**GOAL:** Can you reproduce every line of the listing below, renaming "bounding box" to "bounding rectangle" and keeping everything else unchanged? Leave the pictures out of your answer.

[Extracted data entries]
— begin —

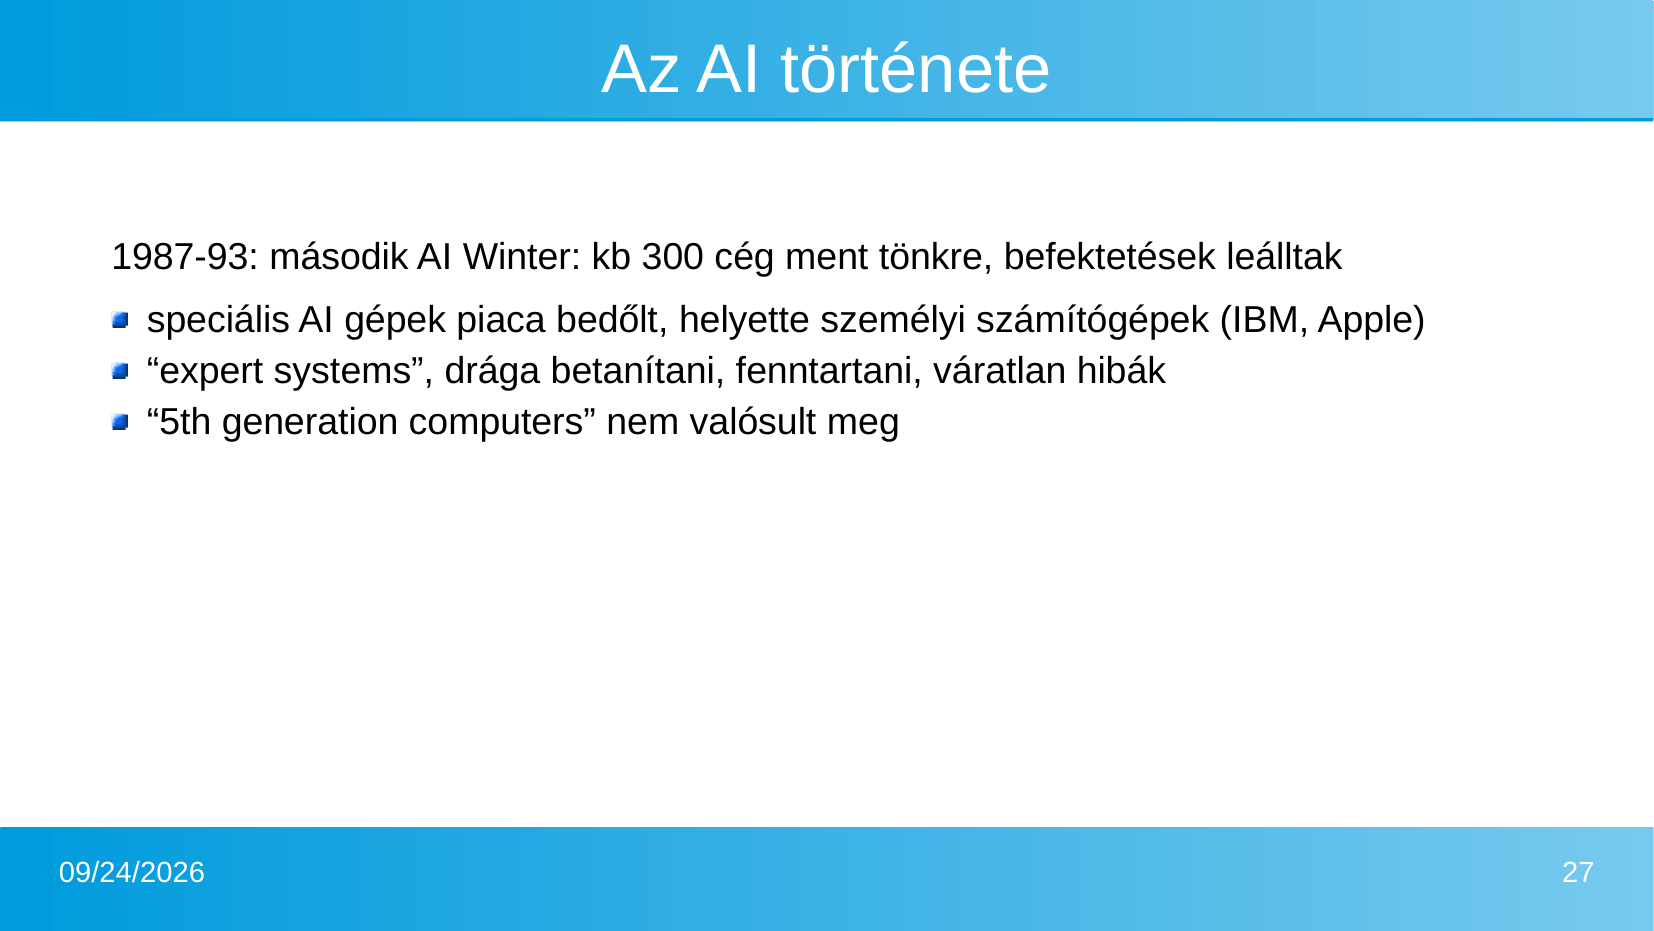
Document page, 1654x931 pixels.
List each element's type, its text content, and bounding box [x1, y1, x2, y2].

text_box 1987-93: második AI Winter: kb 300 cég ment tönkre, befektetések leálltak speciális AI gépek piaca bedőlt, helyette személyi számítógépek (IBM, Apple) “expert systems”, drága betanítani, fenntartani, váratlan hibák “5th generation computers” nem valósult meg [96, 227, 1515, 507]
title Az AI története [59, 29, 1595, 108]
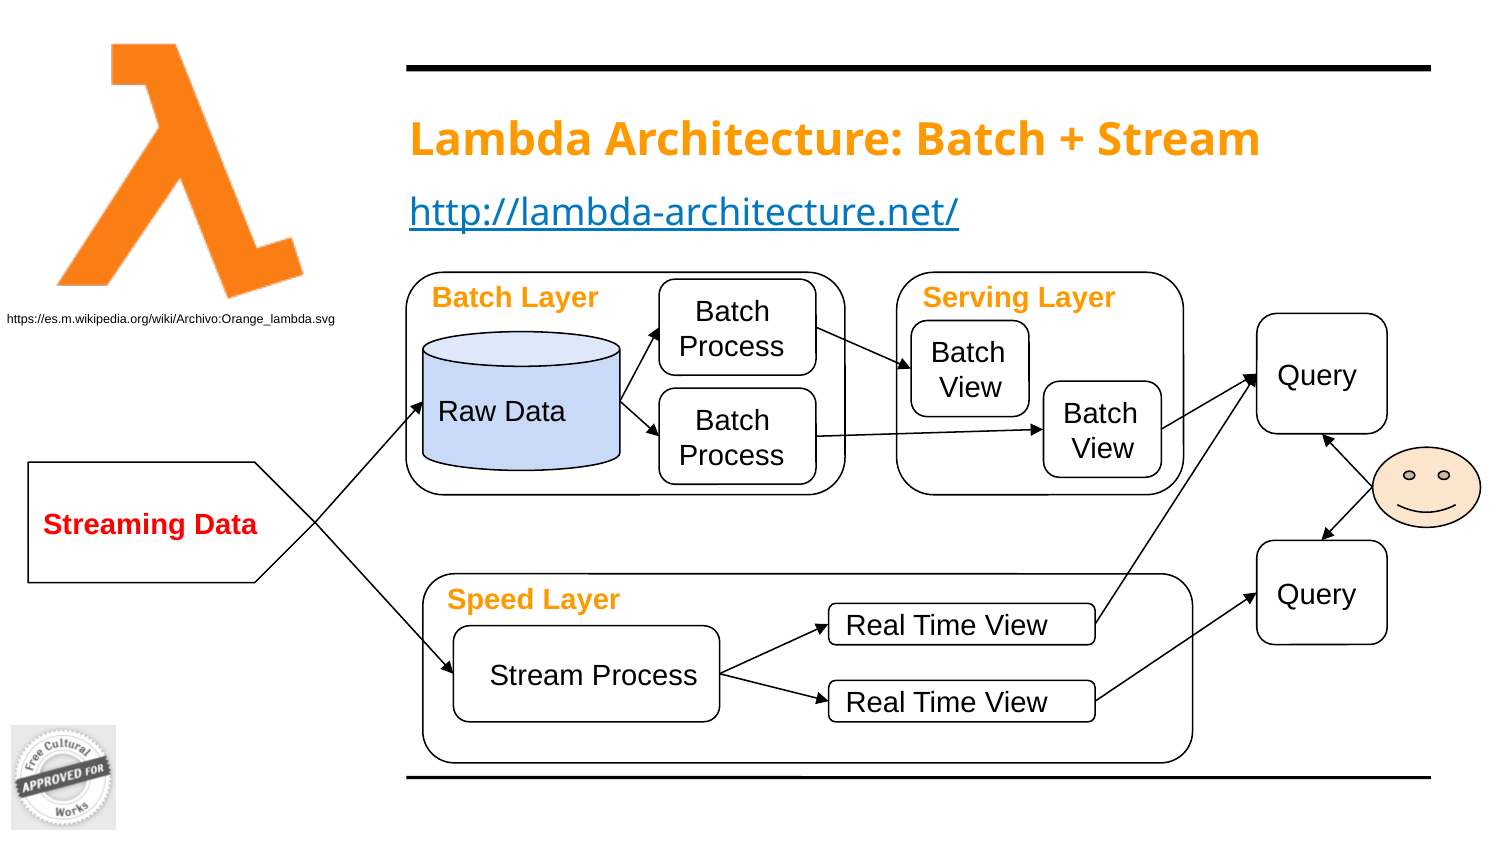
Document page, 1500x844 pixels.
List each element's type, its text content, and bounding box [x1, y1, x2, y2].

— end —

**FULL OUTPUT:**
Document page, 1654x931 pixels.
List each element's type, its text content, and bounding rectangle [x1, y1, x2, y2].

text_box 1987-93: második AI Winter: kb 300 cég ment tönkre, befektetések leálltak speciális AI gépek piaca bedőlt, helyette személyi számítógépek (IBM, Apple) “expert systems”, drága betanítani, fenntartani, váratlan hibák “5th generation computers” nem valósult meg [96, 227, 1515, 507]
title Az AI története [59, 29, 1595, 108]
Document page, 1500x844 pixels.
List each element's type, its text content, and bounding rectangle [x1, y1, x2, y2].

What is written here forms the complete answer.